According to the United States Census Bureau, the town has a total area of 0.9 mi2, all of it land.

==Demographics==

Historical population
| Census | Pop. | Note | %± |
| 1960 | 199 |  | — |
| 1970 | 193 |  | −3.0% |
| 1980 | 222 |  | 15.0% |
| 1990 | 311 |  | 40.1% |
| 2000 | 263 |  | −15.4% |
| 2010 | 245 |  | −6.8% |
| 2020 | 200 |  | −18.4% |
U.S. Decennial Census

===2020 census===

Stuckey town, South Carolina – Racial and ethnic composition Note: the US Census treats Hispanic/Latino as an ethnic category. This table excludes Latinos from the racial categories and assigns them to a separate category. Hispanics/Latinos may be of any race.
| Race / Ethnicity (NH = Non-Hispanic) | Pop 2000 | Pop 2010 | Pop 2020 | % 2000 | % 2010 | % 2020 |
|---|---|---|---|---|---|---|
| White alone (NH) | 45 | 44 | 42 | 17.11% | 17.96% | 21.00% |
| Black or African American alone (NH) | 209 | 198 | 146 | 79.47% | 80.82% | 73.00% |
| Native American or Alaska Native alone (NH) | 0 | 0 | 0 | 0.00% | 0.00% | 0.00% |
| Asian alone (NH) | 5 | 0 | 0 | 1.90% | 0.00% | 0.00% |
| Native Hawaiian or Pacific Islander alone (NH) | 0 | 0 | 0 | 0.00% | 0.00% | 0.00% |
| Other race alone (NH) | 0 | 0 | 1 | 0.00% | 0.00% | 0.50% |
| Mixed race or Multiracial (NH) | 2 | 2 | 8 | 0.76% | 0.82% | 4.00% |
| Hispanic or Latino (any race) | 2 | 1 | 3 | 0.76% | 0.41% | 1.50% |
| Total | 263 | 245 | 200 | 100.00% | 100.00% | 100.00% |

===2000 census===
As of the census of 2000, there were 263 people, 100 households, and 72 families residing in the town. The population density was 287.7 PD/sqmi. There were 113 housing units at an average density of 123.6 /mi2. The racial makeup of the town was 17.11% White, 79.47% African American, 1.90% Asian, 0.76% from other races, and 0.76% from two or more races. Hispanic or Latino of any race were 0.76% of the population.
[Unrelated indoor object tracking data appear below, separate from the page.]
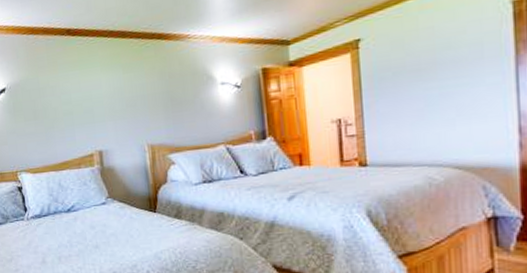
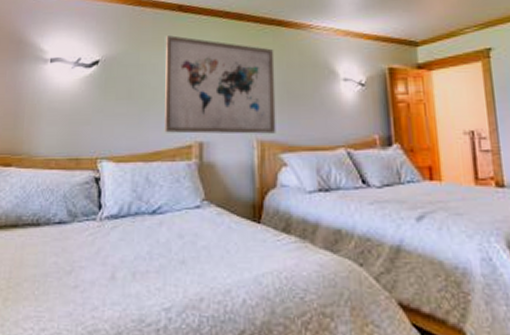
wall art: none [59,58,164,146] -> present [164,35,276,134]

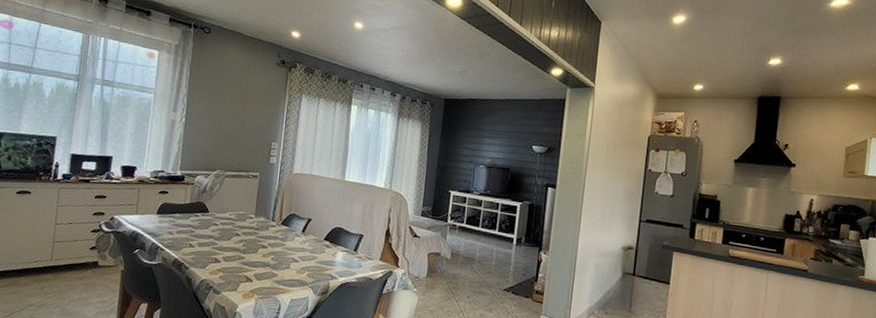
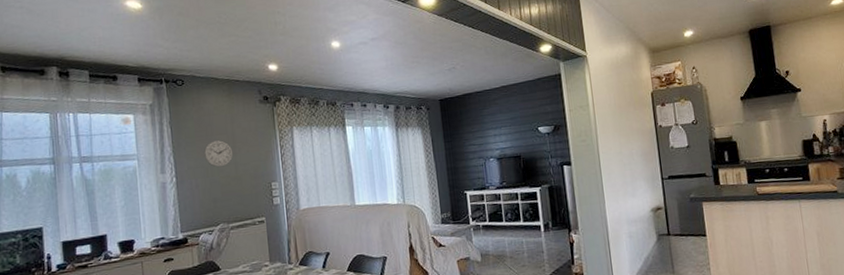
wall clock: none [215,91,243,118] -> present [203,140,234,168]

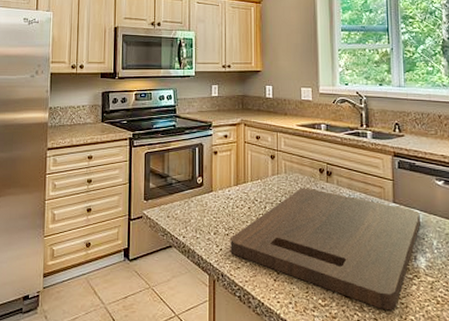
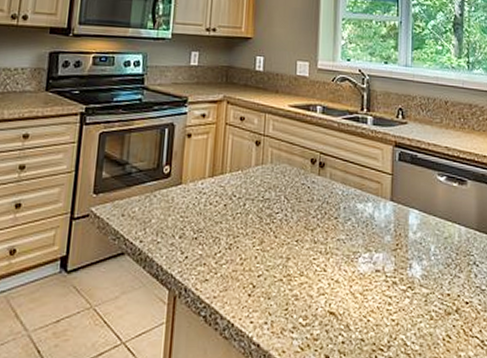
cutting board: present [230,188,420,311] -> none [198,181,419,329]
There were 100 households, out of which 34.0% had children under the age of 18 living with them, 49.0% were married couples living together, 18.0% had a female householder with no husband present, and 28.0% were non-families. 27.0% of all households were made up of individuals, and 12.0% had someone living alone who was 65 years of age or older. The average household size was 2.63 and the average family size was 3.19.

In the town, the population was spread out, with 27.4% under the age of 18, 5.3% from 18 to 24, 24.7% from 25 to 44, 28.5% from 45 to 64, and 14.1% who were 65 years of age or older. The median age was 40 years. For every 100 females, there were 78.9 males. For every 100 females age 18 and over, there were 78.5 males.
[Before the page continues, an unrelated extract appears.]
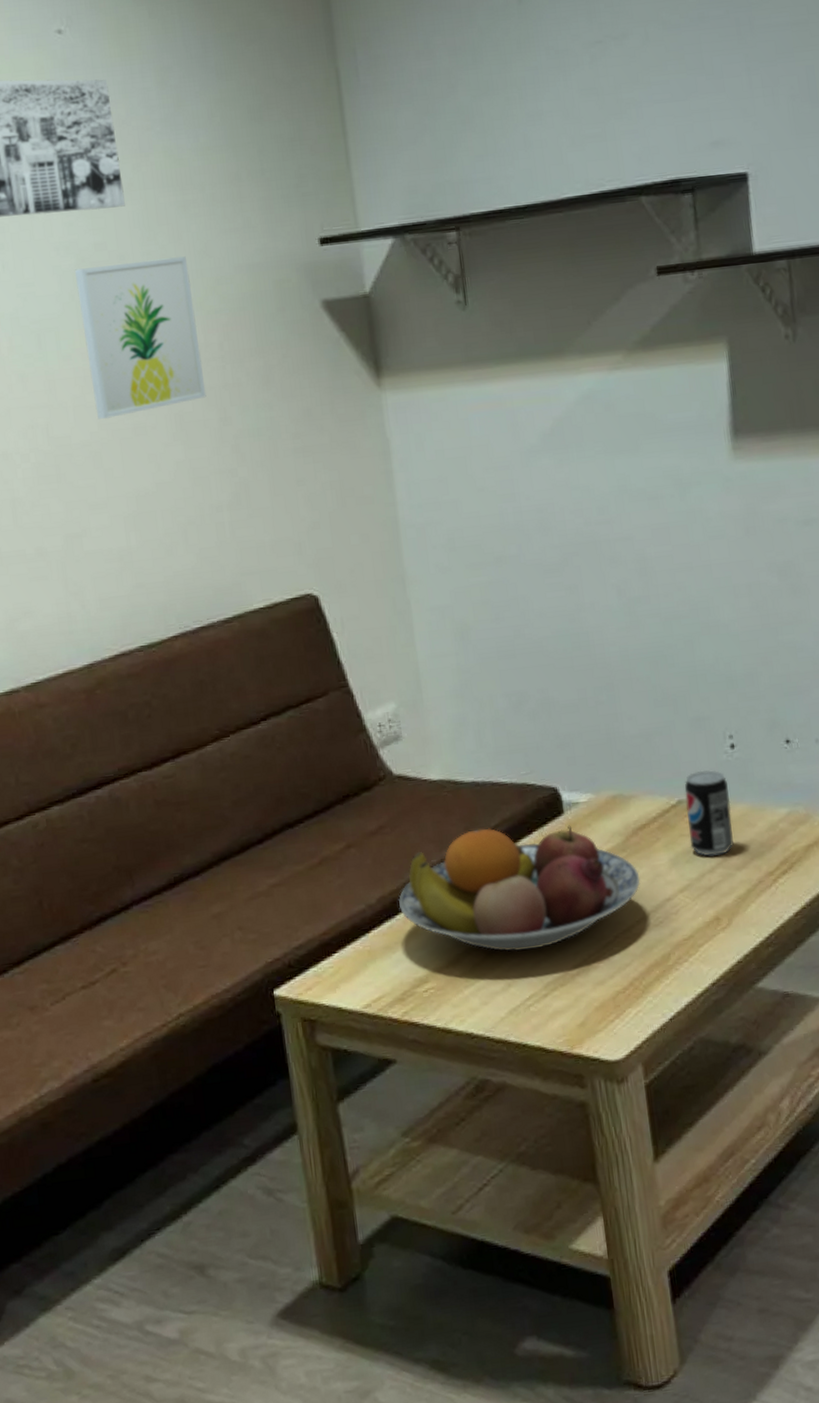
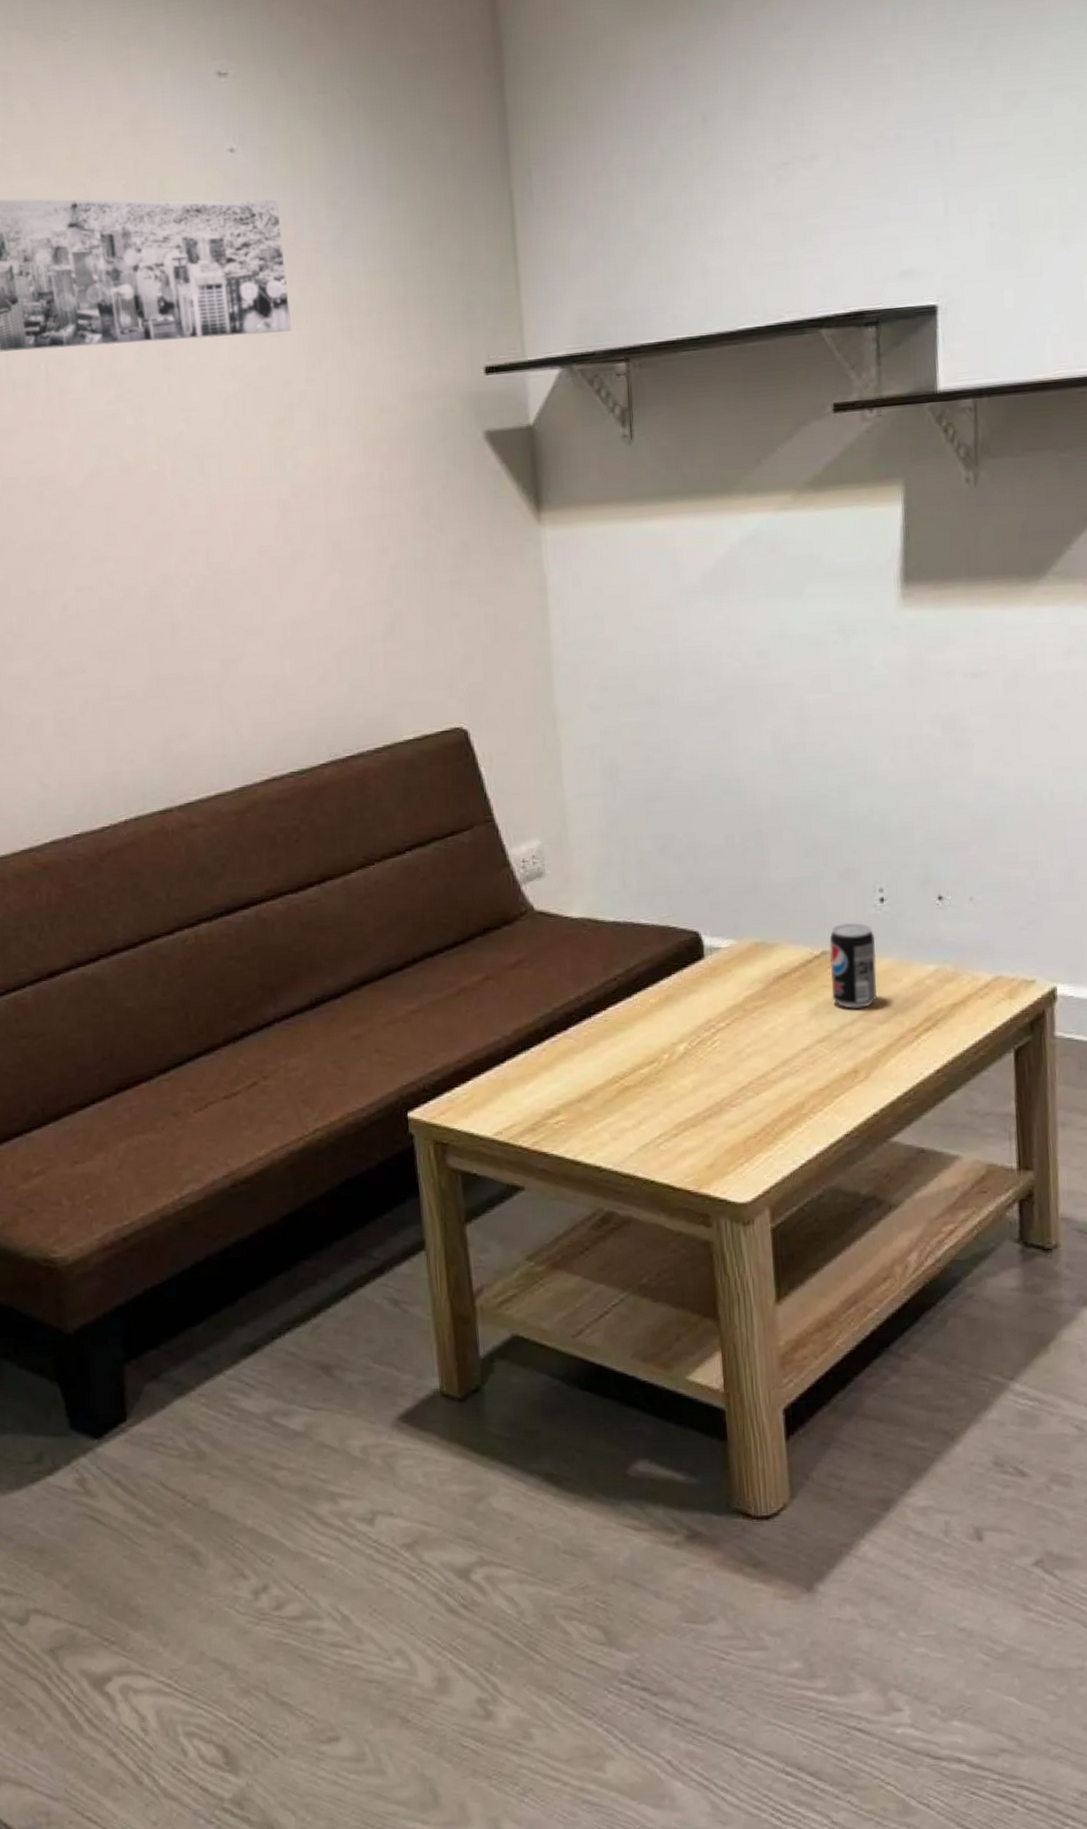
wall art: present [74,256,207,419] -> none [238,382,365,546]
fruit bowl: present [399,825,641,952] -> none [534,968,779,1091]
The median income for a household in the town was $26,250, and the median income for a family was $36,250. Males had a median income of $27,083 versus $20,469 for females. The per capita income for the town was $13,058. About 13.1% of families and 16.7% of the population were below the poverty line, including 22.3% of those under the age of eighteen and 20.0% of those 65 or over.